The B.C. First Nation that’s experimenting with private property
Citizens of the Nisga’a Nation in British Columbia have had private property rights since 2012 and clearly the sky has not fallen. If anything, anecdotal evidence finds individuals looking into using their land to build businesses and secure rental property.
In 2009 the Nisga’a was the first Indigenous community in Canada to experiment with individual “fee simple” property ownership. Fee simple estate is the highest form of property ownership where land can be bought, sold, transferred or willed to whomever the owner wishes. However, governments can still regulate land use, collect property tax, exercise police action and expropriate that land for public purposes.
The Nisga’a Landholding Transition Act only applies to Nisga’a citizens and the land in question must be zoned residential and have an area no greater than 0.2 hectares (0.49 acres). The Nisga’a government said this was done to ensure land ownership benefits go to Nisga’a families, not the land development industry.

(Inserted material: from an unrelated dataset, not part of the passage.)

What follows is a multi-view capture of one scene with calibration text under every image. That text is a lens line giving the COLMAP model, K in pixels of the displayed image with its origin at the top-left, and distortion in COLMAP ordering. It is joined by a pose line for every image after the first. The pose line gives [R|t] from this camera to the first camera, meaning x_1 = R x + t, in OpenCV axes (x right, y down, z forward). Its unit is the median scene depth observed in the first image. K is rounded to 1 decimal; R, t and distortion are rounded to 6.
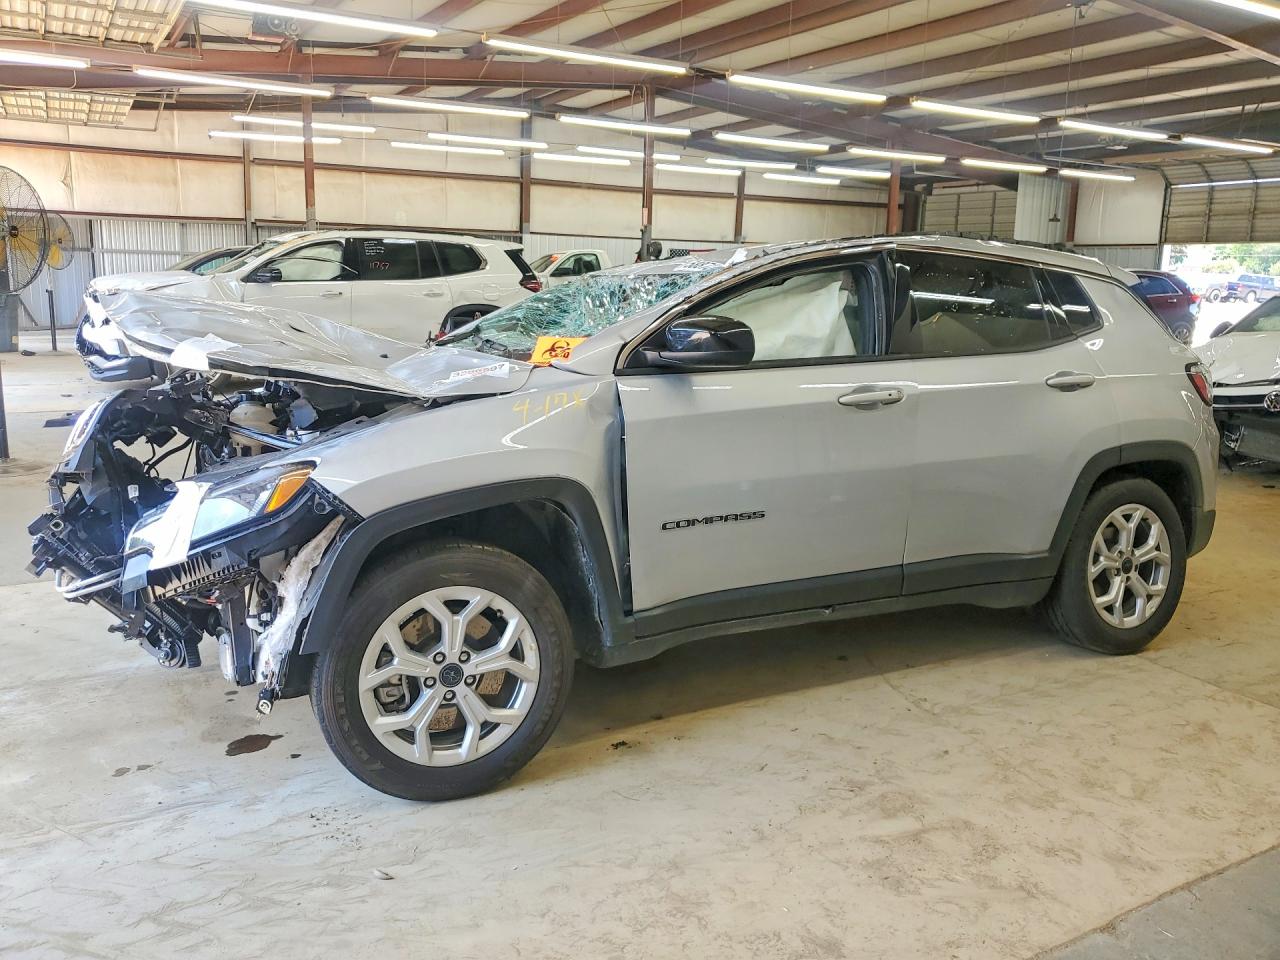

The Nisga’a government also quickly noted that the land designated residential, and hence eligible for fee simple ownership, comprised only 100 hectares (247 acres) or .05 per cent of total Nisga’a lands. This situation is quite far from some sort of mass “privatization” of lands.
Since 2012, the acquisition and development of fee simple land has been measured as well. According to Diane Cragg, registrar of land titles for the Nisga’a Lisims Government, there have been 32 parcels granted in fee simple with a further 21 offers of fee simple in process. Cragg wrote that there are eight mortgages registered against these parcels, and there have been no defaults. None. Sure, it’s a short period since the Act has been in force, but this should assuage critics who spread fear of foreclosure eroding collective title. Cragg further stated that two national banks and one credit union currently offer mortgage lending to owners of fee simple title registered in the Nisga’a Land Title Office.
Cragg stressed that the Nisga’a Land Title Office, like any provincial or territorial land title office, does not collect information on exactly why new property owners seek mortgage funds. Over time, it will be important to see how this new property ownership affects the overall Nisga’a economy. But, in the meantime, the evidence points to an orderly roll out of residential lots to Nisga’a citizens for a variety of purposes. This author travelled to the Nisga’a territory to complete a project on how their self-government agreement impacted perceptions of governance and services on the territory. At the time, I encountered excitement from Nisga’s residents who desired private ownership of their own home and backyard.
The Nisga’a made headlines when they signed one of the most comprehensive and far-reaching constitutionally protected modern treaties in Canada and now they were trailblazers again when they gave their own indigenous citizens what Canadians take for granted.
Simply put, the Nisga’a Nation wants a functioning market economy, and that includes private property as a cornerstone. The evidence linking property rights with economic prosperity is pretty conclusive, not just merely suggestive.
Jody Wilson-Raybould, current Liberal justice minister of Indigenous background, while she was B.C. regional chief for the Assembly of First Nations, said the Nisga’a experiment was “one example among a number of examples of how private interests are being created on First Nations lands” and she stressed that, “Each individual nation has to determine for itself what form of land tenure system it wants to establish moving beyond the Indian Act. This was our choice.”
The Liberal government should heed and respect the wishes of First Nations without modern treaties like the Nisga’a that want to experiment with fee simple property ownership.
At least one First Nation in B.C. has expressed interest. Why not start there?